Who hasn't heard of Nancy Drew and the Hardy Boys? They are perhaps the most successful series books ever in terms of longevity, and they changed the face of series books for decades, so that the detective story dominated. But in the early twentieth century, many other kinds of juvenile series books were popular, and the themes reveal something about the culture of the time.
Many early series were devoted to new technologies such as movies, motorcycles, cars, and airships. Flying stories were especially popular during World Wars I and II. Scouting and other outdoor adventure stories were quite popular until the advent of the detective story. Sports series survived, however, especially those about basketball, football, and baseball. Perhaps the best of the lot, the Chip Hilton series, has been recently reprinted.
The older stories are especially intriging because they reveal little things about the time they were written. For instance, in the original Nancy Drew stories from the 1930s, Nancy has to keep an eye on the weather if she's going to be driving anywhere. Why? Not many roads were paved then, and the roads would become impassable in the rain.
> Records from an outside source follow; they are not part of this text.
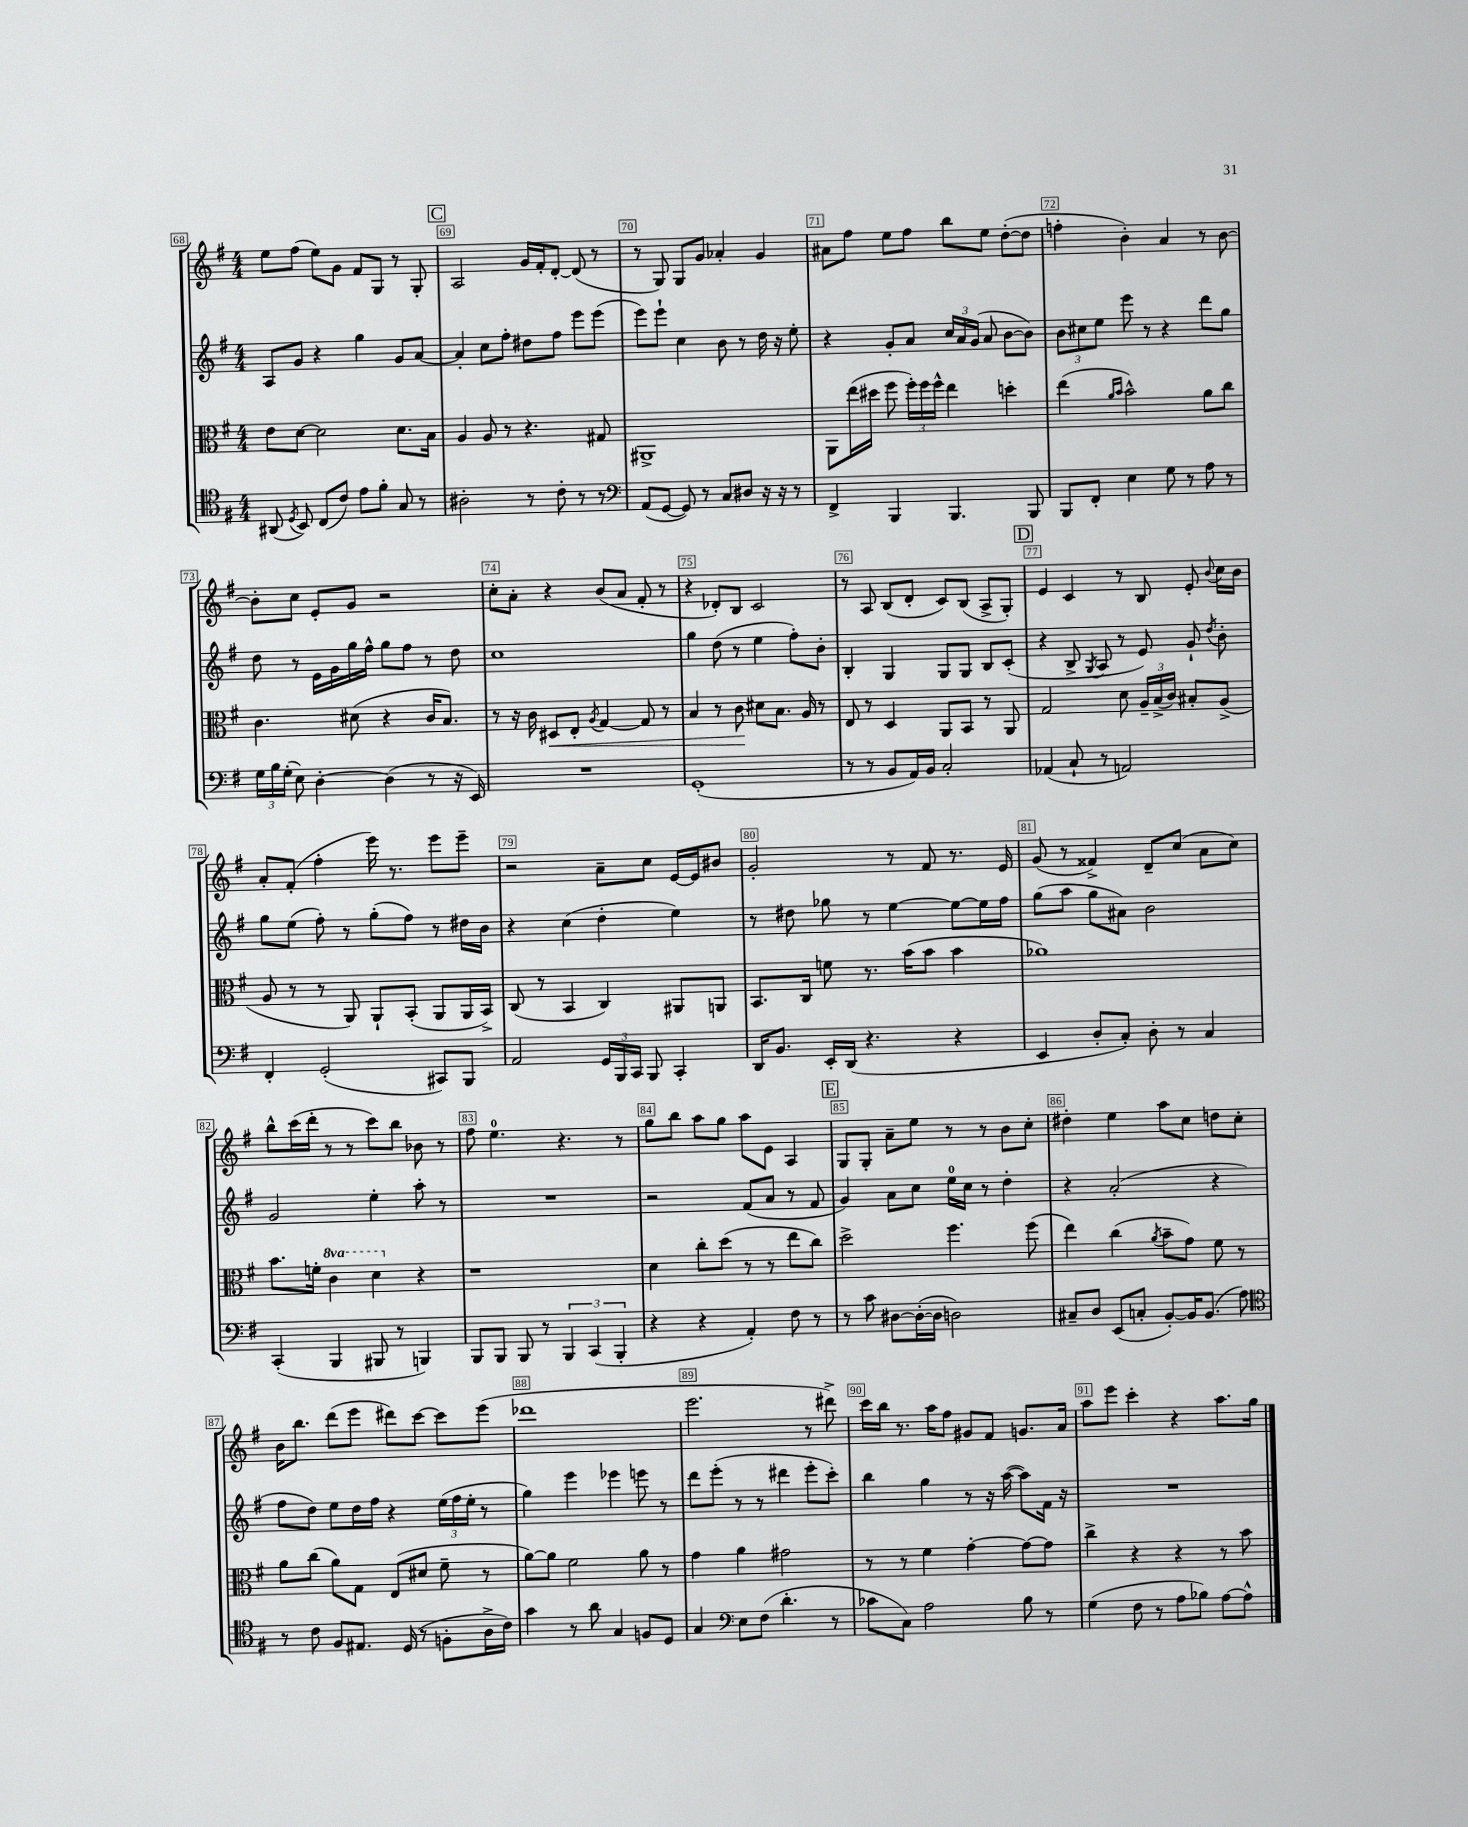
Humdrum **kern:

**kern	**kern	**dynam	**kern	**kern
*part4	*part3	*part3	*part2	*part1
*staff4	*staff3	*staff3	*staff2	*staff1
*clefC4	*clefC3	*	*clefG2	*clefG2
*k[f#]	*k[f#]	*	*k[f#]	*k[f#]
*M4/4	*M4/4	*	*M4/4	*M4/4
=68	=68	=68	=68	=68
(8AA#X/	8e\L	.	8A/L	8ee\L
8qD/	.	.	.	.
8BB/)	[8d\J	.	8g/J	(8ff#\J
(8C/L	2d\]	.	4r	8ee\L)
8c/J)	.	.	.	8g\J
8e\L	.	.	4gg\	8f#/L
8f#'\J	.	.	.	8G/J
8G/	8.d\L	.	8g/L	8r
8r	.	.	[8a/J	8G'/
.	16B\Jk	.	.	.
!!LO:REH:place=s1:t=C
=69	=69	=69	=69	=69
2A#X'\	4A/	.	4a'/]	2A/
.	8A/	.	8cc\L	.
.	8r	.	8ff#'\J	.
8r	4.r	.	8dd#X\L	16g/LL
.	.	.	.	16f#'/J
8c'\	.	.	8ff#\J	[8d'/J
8r	.	.	8eee\L	(8d/]
8r	8G#X/	.	(8eee\J	8r
=70	=70	=70	=70	=70
*clefF4	*	*	*	*
(8AA/L	1AA#X^	.	8eee\L)	8r
[8GG/J	.	.	8eee`\J	8G/)
8GG/])	.	.	4cc\	8G/L
8r	.	.	.	8g/J
8C/L	.	.	8b\	4a-X'/
8D#X/J	.	.	8r	.
16r	.	.	16dd\	4g/
16r	.	.	16r	.
8r	.	.	8ee'\	.
=71	=71	=71	=71	=71
4FF#^/	8AA\L	.	4r	8a#X\L
.	(16ee\L	.	.	8ff#\J
.	16dd#X\JJ	.	.	.
4BBB/	8ff#\	.	8g'/L	8ee\L
.	24ff#'\LL)	.	8a/J	8ff#\J
.	24ff#\	.	.	.
.	24ff#^^\JJ	.	.	.
4.BBB/	4ee\	.	24cc/LL	8bb\L
.	.	.	24a/	.
.	.	.	(24g/JJ	.
.	.	.	8a/	8ee\J
.	4ddn'\	.	[8b\L	([8dd'\L
8BBB/	.	.	8b\J])	8dd\J]
=72	=72	=72	=72	=72
8BBB/L	(4ee\	.	12b\L	4ffn'\
.	.	.	12cc#X\	.
8FF#'/J	.	.	.	.
.	.	.	12ee\J	.
.	16qqa/LL	.	.	.
.	16qqb/JJ	.	.	.
4E\	2b^^\)	.	8eee\	4b'\)
.	.	.	8r	.
8G\	.	.	4r	4a/
8r	.	.	.	.
8A\	8a\L	.	8ddd\L	8r
8r	8cc\J	.	8gg\J	[8b\
!!LO:LB:g=z
=73	=73	=73	=73	=73
24G\LL	4.c\	.	8dd\	8b'\L]
24B\	.	.	.	.
(24G'\JJ	.	.	.	.
8E\)	.	.	8r	8cc\J
[4D'\	.	.	16e\LL	8e'/L
.	.	.	16g\	.
.	(8d#X\	.	16gg\	8g/J
.	.	.	16ff#^^\JJ	.
(4D\]	4r	.	8gg\L	2r
.	.	.	8ff#\J	.
8r	16c/KL	.	8r	.
.	8.B/J)	.	.	.
16r	.	.	8dd\	.
16EE/)	.	.	.	.
=74	=74	=74	=74	=74
1r	8r	.	1cc	8cc'\L
.	16r	.	.	8a'\J
.	16c\	.	.	.
!	!	!LO:HP:b	!	!
.	8D#X/L	<	.	4r
.	8E'/J	.	.	.
.	8qA/	.	.	.
.	[4G/	.	.	(8b/L
.	.	.	.	8a/J
.	8G/]	.	.	8f#'/
.	8r	.	.	8r
=75	=75	=75	=75	=75
(1GG'	4B/	.	4gg\	4r
.	8r	.	(8dd\	8d-X'/L)
.	8c\	.	8r	8B/J
.	8d#X\L	[	4ee\	2c/
.	8.B\J	.	.	.
.	.	.	8ff#'\L)	.
.	16A/	.	.	.
.	8r	.	8b'\J	.
=76	=76	=76	=76	=76
8r	8E/	.	4B'/	8r
8r	8r	.	.	8A/
8BB/L	4D/	.	4G/	(8B/L
16AA/L)	.	.	.	8d'/J
16BB/JJ	.	.	.	.
2C'/	8AA/L	.	8G/L	8c/L)
.	8BB/J	.	8G/J	(8B/J
.	8r	.	8B/L	8A^/L
.	8AA/	.	(8c'/J	8G'/J)
!!LO:REH:place=s1:t=D
=77	=77	=77	=77	=77
(4AA-X/	2G/	.	4r	4e/
8C`/	.	.	8B^/	4c/
.	.	.	8qG/	.
8r	.	.	8A/	.
2AAn/)	8d\	.	8r	8r
.	24A~/LL	.	8e/)	8B/
.	(24B^/	.	.	.
.	24c/JJ)	.	.	.
.	8B#X'/L	.	8g`/	8e'/
.	.	.	8qdd/	8qqb/
.	(8A^/J	.	8b'\	16cc\LL
.	.	.	.	16b\JJ
!!LO:LB:g=z
=78	=78	=78	=78	=78
4FF#'/	8A/	.	8gg\L	8a'/L
.	8r	.	(8ee\J	(8f#'/J
(2GG'/	8r	.	8ff#'\)	4ff#'\
.	8AA/)	.	8r	.
.	8AA`/L	.	(8gg'\L	16eee\)
.	.	.	.	8.r
.	(8BB'/J	.	8ff#\J)	.
8CC#X/L)	8AA/L	.	8r	8eee\L
8BBB/J	16AA/L	.	16dd#X\LL	8eee~\J
.	16BB^/JJ)	.	16b\JJ	.
=79	=79	=79	=79	=79
2AA/	(8C/	.	4r	2r
.	8r	.	.	.
.	4BB/	.	(4cc\	.
24GG/LL	4C/)	.	4dd'\	8a~\L
24BBB/	.	.	.	.
24CC/JJ	.	.	.	.
8BBB/	.	.	.	8cc\J
4CC'/	8AA#X/L	.	4ee\)	[16e/LL
.	.	.	.	16e/J]
.	8AAn/J	.	.	8b#X/J
=80	=80	=80	=80	=80
16DD/KL	8.BB/L	.	8r	2g'/
8.BB/J	.	.	.	.
.	.	.	8dd#X\	.
.	16C/Jk	.	.	.
16EE'/LL	8fn\	.	8gg-X\	.
(16DD/JJ	.	.	.	.
4.r	8.r	.	8r	.
.	.	.	[4ee\	8r
.	(16b\KL	.	.	.
.	8b\J	.	.	8f#/
4r	4b\	.	8ee\L_	8.r
.	.	.	16ee\L]	.
.	.	.	16ff#\JJ	16e/
=81	=81	=81	=81	=81
4EE/	1a-X)	.	(8gg\L	(8g/
.	.	.	8aa\J	8r
8D'/L	.	.	8gg\L	4f##X^/)
8C'/J)	.	.	8a#X\J)	.
8D'\	.	.	2b\	8d~/L
8r	.	.	.	(8cc/J
4C/	.	.	.	8a\L
.	.	.	.	8cc\J)
!!LO:LB:g=z
=82	=82	=82	=82	=82
(4CC'/	8.b\L	.	2g/	8bb^^\L
.	.	.	.	(16ccc\L
.	16fn'\Jk	.	.	16ddd'\JJ
*	*8va	*	*	*
4BBB/	4cc\	.	.	8r
.	.	.	.	8r
8BBB#X/	4dd\	.	4ee'\	8ccc\L)
8r	.	.	.	8bb\J
*	*X8va	*	*	*
4BBBn/)	4r	.	8aa'\	8b-X\
.	.	.	8r	8r
=83	=83	=83	=83	=83
8BBB/L	1r	.	1r	8ff#\
8BBB/J	.	.	.	4.ee\
8BBB/	.	.	.	.
8r	.	.	.	.
6BBB/	.	.	.	4.r
(6CC/	.	.	.	.
6BBB'/	.	.	.	.
.	.	.	.	8r
=84	=84	=84	=84	=84
4r	4d\	.	2r	8gg\L
.	.	.	.	8bb\J
4r	8cc'\L	.	.	8aa\L
.	(8dd\J	.	.	8gg\J
4AA'/)	8r	.	(8f#/L	8aa\L
.	8r	.	8a/J	8e\J
8F#\	8ee\L	.	8r	4A/
8r	8cc\J)	.	8f#/	.
!!LO:REH:place=s1:t=E
=85	=85	=85	=85	=85
8r	2dd^\	.	4g/)	8G/L
8c\	.	.	.	8G'/J
[8D#X\L	.	.	8a\L	8a~\L
(16D#'\L_	.	.	8cc\J	8ee\J
16D#\JJ]	.	.	.	.
2Dn\)	4.ff#\	.	16ee\LL	8r
.	.	.	16cc\JJ	.
.	.	.	8r	8r
.	.	.	4dd'\	8b\L
.	(8ff#\	.	.	8cc'\J
=86	=86	=86	=86	=86
8C#X~/L	4ee\)	.	4r	4dd#X'\
8D/J	.	.	.	.
(8EE/L	(4cc\	.	(2a'/	4ee\
8Cn'/J	.	.	.	.
.	8qa/	.	.	.
[8BB'/L)	8b~\L	.	.	8aa\L
16BB/K]	8g\J)	.	.	8cc\J
(8.BB/J	.	.	.	.
.	8f#\	.	4r	8ddn\L
8A\)	8r	.	.	8cc'\J
!!LO:LB:g=z
=87	=87	=87	=87	=87
*clefC4	*	*	*	*
8r	8a\L	.	8ff#\L	16b\KL
.	.	.	.	8.bb\J
8c\	(8cc\J	.	8dd\J)	.
8F#/L	8a\L)	.	8ee\L	(8ddd\L
8.E#X/J	8G\J	.	16dd\L	8eee\J
.	.	.	16ff#\JJ	.
.	(8E/L	.	4r	8ddd#X\L)
(16D/	.	.	.	.
8r	8d#X/J	.	.	[8ccc\J
8Fn'\L	8f#~\	.	(24ee\LL	8ccc\L]
.	.	.	24ff#\	.
.	.	.	24ee'\JJ	.
16A^\L	8r	.	8r	(8eee\J
16c\JJ)	.	.	.	.
=88	=88	=88	=88	=88
4g\	[8a\L)	.	4gg\)	1ddd-X
.	8a\J]	.	.	.
8r	2f#\	.	4eee\	.
8a\	.	.	.	.
4G/	.	.	4eee-X\	.
8Fn/L	8a\	.	8eeen\	.
8D/J	8r	.	8r	.
=89	=89	=89	=89	=89
4G/	4g\	.	8ddd\L	2.eee\
.	.	.	(8eee'\J	.
*clefF4	*	*	*	*
8E\L	4a\	.	8r	.
(8F#\J	.	.	8r	.
4.d'\	2g#X\	.	4ddd#X\	.
.	.	.	8eee'\L	8r
8r	.	.	8ccc'\J)	8ddd#X^\)
=90	=90	=90	=90	=90
8c-X\L	8r	.	4bb\	16ccc\LL
.	.	.	.	16bb\JJ
8C\J)	8r	.	.	8.r
2A\	4f#\	.	4gg\	.
.	.	.	.	16aa\KL
.	.	.	.	8ff#\J
.	[4g'\	.	8r	8g#X/L
.	.	.	16r	8f#/J
.	.	.	([16aa\	.
8B\	8g\L_	.	8aa\L])	8.gn/L
8r	8g\J]	.	16f#\Jk	.
.	.	.	16r	16a/Jk
=91	=91	=91	=91	=91
(4G\	4cc^\	.	1r	8aa\L
.	.	.	.	8eee\J
8F#\	4r	.	.	4ccc'\
8r	.	.	.	.
8A\L	4r	.	.	4r
8B-X\J)	.	.	.	.
[8A\L	8r	.	.	8.aa\L
8A^^\J]	8b\	.	.	.
.	.	.	.	16gg\Jk
==	==	==	==	==
*-	*-	*-	*-	*-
Running boards on cars show up frequently, and in the Rambler Club a friendly official calls speeding "scorching".
Classic series books references may be seen in Hollywood and even in modern vocabulary. For example, the word taser stands for "Thomas A. Swift's Electric Rifle." (The book Tom Swift and His Electric Rifle was published a hundred years ago.) In the original That Darn Cat, the supporting actress mentions "Tom Swift and His Electric Switchboard". The Rover Boys are a frequent reference in older movies.
It would be interesting to know just how much series books influenced those who read them. But if only a reflection of their time, the classic series book is certainly a significant part of Western history and culture.